- [TASK PROMPT] Below are records; quote them exactly from the first line through the line that contains "1,944円(税144円)".

--------------------------------

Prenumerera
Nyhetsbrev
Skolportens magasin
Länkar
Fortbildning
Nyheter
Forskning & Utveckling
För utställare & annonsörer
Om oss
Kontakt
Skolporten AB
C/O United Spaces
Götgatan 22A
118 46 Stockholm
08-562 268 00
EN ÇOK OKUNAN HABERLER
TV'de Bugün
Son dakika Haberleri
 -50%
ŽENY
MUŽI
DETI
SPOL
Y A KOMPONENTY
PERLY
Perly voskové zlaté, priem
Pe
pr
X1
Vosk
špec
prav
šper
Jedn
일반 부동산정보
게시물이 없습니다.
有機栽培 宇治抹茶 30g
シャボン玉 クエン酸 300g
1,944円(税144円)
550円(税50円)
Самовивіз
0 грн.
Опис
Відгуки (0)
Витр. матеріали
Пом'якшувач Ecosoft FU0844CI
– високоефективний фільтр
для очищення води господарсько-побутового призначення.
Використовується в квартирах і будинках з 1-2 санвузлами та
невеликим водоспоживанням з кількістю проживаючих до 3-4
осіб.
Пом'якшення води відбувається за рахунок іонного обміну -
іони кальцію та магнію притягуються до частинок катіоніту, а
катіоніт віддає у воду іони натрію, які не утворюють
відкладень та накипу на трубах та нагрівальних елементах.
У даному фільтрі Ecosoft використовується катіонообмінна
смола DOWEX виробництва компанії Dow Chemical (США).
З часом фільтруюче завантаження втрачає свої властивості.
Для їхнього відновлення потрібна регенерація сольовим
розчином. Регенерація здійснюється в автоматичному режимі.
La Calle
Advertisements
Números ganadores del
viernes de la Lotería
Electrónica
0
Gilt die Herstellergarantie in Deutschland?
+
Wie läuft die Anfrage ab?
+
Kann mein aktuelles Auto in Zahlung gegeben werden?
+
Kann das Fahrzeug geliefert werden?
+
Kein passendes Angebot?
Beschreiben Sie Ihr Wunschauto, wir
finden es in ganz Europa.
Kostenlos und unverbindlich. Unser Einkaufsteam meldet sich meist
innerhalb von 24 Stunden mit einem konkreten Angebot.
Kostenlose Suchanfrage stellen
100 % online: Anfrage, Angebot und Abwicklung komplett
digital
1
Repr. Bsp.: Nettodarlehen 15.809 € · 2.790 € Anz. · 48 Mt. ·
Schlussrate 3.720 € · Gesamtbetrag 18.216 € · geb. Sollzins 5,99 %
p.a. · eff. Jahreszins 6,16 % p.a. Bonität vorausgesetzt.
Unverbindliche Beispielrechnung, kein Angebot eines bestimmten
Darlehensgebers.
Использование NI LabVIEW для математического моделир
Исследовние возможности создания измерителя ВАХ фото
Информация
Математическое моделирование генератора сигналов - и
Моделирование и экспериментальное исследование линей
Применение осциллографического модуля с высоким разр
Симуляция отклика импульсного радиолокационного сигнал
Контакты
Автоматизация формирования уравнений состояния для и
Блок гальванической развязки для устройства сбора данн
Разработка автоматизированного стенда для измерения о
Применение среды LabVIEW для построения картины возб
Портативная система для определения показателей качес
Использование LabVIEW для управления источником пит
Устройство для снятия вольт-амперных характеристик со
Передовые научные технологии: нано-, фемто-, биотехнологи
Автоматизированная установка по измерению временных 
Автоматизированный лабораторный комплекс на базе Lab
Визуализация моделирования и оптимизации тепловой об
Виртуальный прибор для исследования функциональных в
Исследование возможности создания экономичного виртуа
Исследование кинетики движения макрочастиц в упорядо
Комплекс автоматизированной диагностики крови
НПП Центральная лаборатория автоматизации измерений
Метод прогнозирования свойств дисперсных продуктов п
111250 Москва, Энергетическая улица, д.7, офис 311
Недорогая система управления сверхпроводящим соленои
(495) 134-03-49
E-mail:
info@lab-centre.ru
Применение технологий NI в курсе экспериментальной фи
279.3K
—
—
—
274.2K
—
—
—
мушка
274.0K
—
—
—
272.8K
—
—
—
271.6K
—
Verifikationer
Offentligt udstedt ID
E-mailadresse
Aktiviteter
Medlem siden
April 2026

--------------------------------

- [YOUR SOLUTION]
Prenumerera
Nyhetsbrev
Skolportens magasin
Länkar
Fortbildning
Nyheter
Forskning & Utveckling
För utställare & annonsörer
Om oss
Kontakt
Skolporten AB
C/O United Spaces
Götgatan 22A
118 46 Stockholm
08-562 268 00
EN ÇOK OKUNAN HABERLER
TV'de Bugün
Son dakika Haberleri
 -50%
ŽENY
MUŽI
DETI
SPOL
Y A KOMPONENTY
PERLY
Perly voskové zlaté, priem
Pe
pr
X1
Vosk
špec
prav
šper
Jedn
일반 부동산정보
게시물이 없습니다.
有機栽培 宇治抹茶 30g
シャボン玉 クエン酸 300g
1,944円(税144円)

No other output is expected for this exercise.